The Yukon's Peel River Watershed is one of the largest and most beautiful intact natural areas left in North America. Industrial development threatens to fragment this stunning landscape and harm its delicate ecological balance. The Peel watershed is the northern anchor of the Yellowstone to Yukon Conservation Initiative, and part of the Canadian and international campaign to protect the boreal forest.
Conserving the Peel Watershed is important for all of North America. The watershed is critical to the survival of wide-ranging wildlife, it's an ancient cultural landscape for First Nations, and the region supports a burgeoning tourism industry. The pristine wild rivers, valleys and mountains of the Peel will become even more important as a sanctuary for wild species as the impacts of climate change are felt. By conserving it, we will protect one of the finest remaining mountain boreal ecosystems in the world.
Located at the northern end of the Rocky and Mackenzie Mountain Chain, the Peel River Watershed is a spectacularly rugged region defined by the Peel, Ogilvie, Blackstone, Hart, Wind, Snake and Bonnet Plume rivers. One of Canada's most striking and pristine mountain river watersheds, the Peel is the heart of a great mountain ecosystem with a long cultural history, free-ranging wildlife and a rugged northern beauty.
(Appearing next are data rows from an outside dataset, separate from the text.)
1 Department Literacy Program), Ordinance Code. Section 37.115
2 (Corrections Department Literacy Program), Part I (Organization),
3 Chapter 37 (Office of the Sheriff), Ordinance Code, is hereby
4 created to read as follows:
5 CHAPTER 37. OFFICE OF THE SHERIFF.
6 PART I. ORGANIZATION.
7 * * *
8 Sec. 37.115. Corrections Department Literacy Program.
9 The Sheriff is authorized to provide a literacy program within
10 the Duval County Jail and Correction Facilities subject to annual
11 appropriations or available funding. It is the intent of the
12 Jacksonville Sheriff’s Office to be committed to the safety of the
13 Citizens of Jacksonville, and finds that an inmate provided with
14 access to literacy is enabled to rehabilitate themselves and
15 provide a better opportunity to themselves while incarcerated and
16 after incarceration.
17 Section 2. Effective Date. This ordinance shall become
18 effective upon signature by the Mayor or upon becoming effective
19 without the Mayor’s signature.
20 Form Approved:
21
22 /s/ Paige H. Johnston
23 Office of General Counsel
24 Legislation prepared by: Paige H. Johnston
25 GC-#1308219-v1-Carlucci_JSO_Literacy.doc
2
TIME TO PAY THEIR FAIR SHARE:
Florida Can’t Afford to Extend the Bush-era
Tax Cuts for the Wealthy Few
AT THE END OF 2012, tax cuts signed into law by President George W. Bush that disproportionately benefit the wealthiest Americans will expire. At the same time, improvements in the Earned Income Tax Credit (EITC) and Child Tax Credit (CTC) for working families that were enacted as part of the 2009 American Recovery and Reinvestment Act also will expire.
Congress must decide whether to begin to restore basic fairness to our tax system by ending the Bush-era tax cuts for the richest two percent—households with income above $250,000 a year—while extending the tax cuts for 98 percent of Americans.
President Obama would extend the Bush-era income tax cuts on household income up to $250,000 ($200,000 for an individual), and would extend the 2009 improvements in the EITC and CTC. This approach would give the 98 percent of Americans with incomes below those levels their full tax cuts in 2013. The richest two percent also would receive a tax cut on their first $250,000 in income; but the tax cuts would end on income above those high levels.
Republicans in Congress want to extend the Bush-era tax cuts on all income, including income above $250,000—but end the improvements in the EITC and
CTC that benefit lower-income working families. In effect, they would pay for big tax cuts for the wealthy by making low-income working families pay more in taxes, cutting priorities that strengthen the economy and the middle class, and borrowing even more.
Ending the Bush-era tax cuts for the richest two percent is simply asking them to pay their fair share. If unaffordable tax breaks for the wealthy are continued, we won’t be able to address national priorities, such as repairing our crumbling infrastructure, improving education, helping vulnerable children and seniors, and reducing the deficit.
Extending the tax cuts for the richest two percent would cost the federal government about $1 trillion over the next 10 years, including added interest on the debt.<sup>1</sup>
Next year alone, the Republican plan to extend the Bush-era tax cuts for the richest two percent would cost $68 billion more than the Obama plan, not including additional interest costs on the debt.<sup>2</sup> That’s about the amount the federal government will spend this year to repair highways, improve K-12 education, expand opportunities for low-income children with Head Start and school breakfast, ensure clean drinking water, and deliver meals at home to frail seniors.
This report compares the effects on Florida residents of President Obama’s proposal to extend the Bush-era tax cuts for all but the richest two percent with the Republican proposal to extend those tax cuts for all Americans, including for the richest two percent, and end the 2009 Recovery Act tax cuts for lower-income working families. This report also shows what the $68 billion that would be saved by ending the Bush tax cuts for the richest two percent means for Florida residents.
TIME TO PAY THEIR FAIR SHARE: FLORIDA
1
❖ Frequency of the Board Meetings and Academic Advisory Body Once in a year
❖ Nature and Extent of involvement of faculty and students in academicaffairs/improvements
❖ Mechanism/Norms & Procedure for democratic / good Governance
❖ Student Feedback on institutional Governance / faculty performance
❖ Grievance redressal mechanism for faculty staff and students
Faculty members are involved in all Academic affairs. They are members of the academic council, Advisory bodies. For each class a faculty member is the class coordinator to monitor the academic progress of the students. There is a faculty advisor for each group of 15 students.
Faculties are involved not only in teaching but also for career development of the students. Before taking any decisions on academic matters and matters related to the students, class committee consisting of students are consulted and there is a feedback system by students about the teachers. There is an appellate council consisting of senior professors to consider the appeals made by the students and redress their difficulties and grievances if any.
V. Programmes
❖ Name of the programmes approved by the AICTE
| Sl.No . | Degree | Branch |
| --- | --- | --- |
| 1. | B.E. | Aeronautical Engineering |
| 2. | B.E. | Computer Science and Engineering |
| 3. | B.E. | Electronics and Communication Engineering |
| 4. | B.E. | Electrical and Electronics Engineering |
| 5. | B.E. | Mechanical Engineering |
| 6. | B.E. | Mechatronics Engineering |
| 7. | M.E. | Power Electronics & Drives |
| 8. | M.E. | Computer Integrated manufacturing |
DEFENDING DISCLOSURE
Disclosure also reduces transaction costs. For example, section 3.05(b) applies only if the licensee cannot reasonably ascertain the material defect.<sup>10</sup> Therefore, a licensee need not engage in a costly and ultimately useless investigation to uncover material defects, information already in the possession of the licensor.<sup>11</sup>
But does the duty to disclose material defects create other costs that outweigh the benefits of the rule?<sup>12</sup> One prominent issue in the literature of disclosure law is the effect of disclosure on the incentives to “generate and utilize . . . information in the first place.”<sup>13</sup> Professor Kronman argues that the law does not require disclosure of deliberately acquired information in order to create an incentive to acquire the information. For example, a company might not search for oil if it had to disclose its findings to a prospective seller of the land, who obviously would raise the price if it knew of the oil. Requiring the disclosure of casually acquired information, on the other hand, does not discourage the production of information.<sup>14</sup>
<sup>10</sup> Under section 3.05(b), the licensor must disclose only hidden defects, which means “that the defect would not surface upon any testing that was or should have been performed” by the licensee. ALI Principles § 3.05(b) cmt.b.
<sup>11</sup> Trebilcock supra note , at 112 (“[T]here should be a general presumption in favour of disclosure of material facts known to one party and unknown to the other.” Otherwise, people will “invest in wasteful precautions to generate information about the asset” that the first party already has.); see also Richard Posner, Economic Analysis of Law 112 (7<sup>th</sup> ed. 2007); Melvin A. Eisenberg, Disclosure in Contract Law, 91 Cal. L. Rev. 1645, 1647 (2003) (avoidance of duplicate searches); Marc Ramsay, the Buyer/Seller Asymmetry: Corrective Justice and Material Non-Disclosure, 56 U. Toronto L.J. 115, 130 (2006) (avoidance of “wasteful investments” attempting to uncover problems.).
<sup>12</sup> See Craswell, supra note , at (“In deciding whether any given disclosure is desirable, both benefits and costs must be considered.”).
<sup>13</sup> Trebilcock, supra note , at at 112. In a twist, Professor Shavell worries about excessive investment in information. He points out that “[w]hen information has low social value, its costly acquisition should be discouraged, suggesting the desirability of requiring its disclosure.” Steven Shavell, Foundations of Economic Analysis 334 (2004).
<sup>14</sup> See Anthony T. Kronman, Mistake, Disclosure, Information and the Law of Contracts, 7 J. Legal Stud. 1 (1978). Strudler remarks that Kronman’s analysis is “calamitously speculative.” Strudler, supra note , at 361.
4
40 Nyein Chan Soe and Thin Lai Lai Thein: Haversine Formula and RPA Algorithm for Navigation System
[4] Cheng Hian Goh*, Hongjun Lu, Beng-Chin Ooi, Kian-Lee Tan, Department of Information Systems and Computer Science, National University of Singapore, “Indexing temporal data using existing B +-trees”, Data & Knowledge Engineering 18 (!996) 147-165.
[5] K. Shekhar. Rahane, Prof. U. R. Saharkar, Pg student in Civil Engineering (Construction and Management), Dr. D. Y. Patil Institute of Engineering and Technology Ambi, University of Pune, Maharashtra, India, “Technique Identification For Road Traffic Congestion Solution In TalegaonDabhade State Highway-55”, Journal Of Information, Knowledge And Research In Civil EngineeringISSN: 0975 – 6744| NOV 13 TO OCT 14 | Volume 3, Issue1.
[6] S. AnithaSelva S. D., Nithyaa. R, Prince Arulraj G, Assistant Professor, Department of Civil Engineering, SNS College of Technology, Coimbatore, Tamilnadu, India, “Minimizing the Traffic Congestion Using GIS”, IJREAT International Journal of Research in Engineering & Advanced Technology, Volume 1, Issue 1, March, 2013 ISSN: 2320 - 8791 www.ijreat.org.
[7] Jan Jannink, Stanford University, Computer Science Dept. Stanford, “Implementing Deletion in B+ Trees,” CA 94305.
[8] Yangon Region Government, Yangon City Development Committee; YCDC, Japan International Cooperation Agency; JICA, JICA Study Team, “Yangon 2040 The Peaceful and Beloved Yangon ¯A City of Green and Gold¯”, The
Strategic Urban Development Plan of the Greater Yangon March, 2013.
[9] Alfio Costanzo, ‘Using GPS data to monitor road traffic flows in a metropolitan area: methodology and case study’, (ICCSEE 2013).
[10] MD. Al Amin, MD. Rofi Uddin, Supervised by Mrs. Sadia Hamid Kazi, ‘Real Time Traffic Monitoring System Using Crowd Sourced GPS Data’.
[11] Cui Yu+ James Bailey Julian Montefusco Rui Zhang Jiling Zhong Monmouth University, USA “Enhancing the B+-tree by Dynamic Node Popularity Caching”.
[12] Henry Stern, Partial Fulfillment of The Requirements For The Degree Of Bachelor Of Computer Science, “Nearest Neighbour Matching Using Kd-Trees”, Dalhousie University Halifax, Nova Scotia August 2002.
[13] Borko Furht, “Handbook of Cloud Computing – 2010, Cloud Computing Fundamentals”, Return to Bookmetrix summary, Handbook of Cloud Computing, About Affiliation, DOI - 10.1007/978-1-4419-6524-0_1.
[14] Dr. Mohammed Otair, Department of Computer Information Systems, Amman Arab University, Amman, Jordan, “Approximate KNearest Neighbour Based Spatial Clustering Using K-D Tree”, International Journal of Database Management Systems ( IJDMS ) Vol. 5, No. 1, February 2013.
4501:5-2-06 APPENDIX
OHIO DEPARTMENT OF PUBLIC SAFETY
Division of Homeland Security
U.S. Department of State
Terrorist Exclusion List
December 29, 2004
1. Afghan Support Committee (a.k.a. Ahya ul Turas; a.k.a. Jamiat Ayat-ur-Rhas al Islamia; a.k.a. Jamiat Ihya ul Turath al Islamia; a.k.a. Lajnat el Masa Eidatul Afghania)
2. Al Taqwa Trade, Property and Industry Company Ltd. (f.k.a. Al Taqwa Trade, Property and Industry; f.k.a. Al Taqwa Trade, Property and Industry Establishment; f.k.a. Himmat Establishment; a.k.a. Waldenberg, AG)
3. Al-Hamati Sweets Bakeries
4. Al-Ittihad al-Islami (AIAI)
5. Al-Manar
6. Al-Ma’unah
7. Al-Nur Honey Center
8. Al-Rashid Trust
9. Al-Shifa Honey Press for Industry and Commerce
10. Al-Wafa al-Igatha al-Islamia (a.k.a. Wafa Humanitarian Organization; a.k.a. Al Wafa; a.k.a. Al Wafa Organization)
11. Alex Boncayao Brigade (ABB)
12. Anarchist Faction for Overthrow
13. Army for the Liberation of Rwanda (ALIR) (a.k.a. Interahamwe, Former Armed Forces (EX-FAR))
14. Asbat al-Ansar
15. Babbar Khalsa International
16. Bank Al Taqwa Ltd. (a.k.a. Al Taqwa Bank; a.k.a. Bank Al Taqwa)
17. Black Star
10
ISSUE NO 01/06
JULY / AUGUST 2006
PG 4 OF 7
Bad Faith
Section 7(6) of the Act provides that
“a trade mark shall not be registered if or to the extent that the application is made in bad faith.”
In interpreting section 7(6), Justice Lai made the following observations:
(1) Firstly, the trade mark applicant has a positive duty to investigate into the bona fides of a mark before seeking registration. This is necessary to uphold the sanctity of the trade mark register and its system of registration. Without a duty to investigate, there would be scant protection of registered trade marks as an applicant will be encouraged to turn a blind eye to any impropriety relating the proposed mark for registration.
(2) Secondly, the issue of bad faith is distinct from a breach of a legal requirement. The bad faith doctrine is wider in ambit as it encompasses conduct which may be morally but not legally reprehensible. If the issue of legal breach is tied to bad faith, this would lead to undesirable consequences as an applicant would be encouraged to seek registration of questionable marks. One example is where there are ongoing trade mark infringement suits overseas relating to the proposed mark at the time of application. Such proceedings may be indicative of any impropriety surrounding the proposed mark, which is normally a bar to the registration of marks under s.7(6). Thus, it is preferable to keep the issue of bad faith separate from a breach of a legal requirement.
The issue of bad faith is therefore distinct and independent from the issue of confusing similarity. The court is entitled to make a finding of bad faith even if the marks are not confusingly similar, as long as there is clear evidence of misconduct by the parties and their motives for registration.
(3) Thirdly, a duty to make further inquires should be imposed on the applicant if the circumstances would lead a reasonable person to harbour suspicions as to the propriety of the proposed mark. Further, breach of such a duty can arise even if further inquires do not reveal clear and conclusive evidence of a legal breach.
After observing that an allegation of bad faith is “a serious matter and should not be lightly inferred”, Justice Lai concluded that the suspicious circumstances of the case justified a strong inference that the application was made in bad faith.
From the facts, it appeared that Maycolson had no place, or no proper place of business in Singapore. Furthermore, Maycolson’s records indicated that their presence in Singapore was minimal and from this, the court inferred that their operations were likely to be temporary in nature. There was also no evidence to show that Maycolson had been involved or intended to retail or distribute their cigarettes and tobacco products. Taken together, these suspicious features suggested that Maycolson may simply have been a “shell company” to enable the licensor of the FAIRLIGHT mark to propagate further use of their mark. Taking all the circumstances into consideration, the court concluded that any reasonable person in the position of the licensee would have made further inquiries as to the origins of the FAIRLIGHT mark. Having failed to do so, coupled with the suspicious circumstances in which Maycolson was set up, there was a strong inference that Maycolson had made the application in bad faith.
Sprawling over 26,000 square miles (68,000 square kiliometers), or 16 million acres (6.8 million hectares), the Peel Watershed dwarfs more famous landscapes, such as Banff and Yellowstone national parks–in size, unspoiled splendor and ecological integrity.
The Peel Watershed is one of North America's largest intact ecosystems–a region of mountains, deep canyons, plateaus, wetlands and rolling hills laced by rivers. The watershed is the northern anchor of the Yellowstone to Yukon Conservation Initiative, a broad-based international project to protect ecosystem connections for wildlife.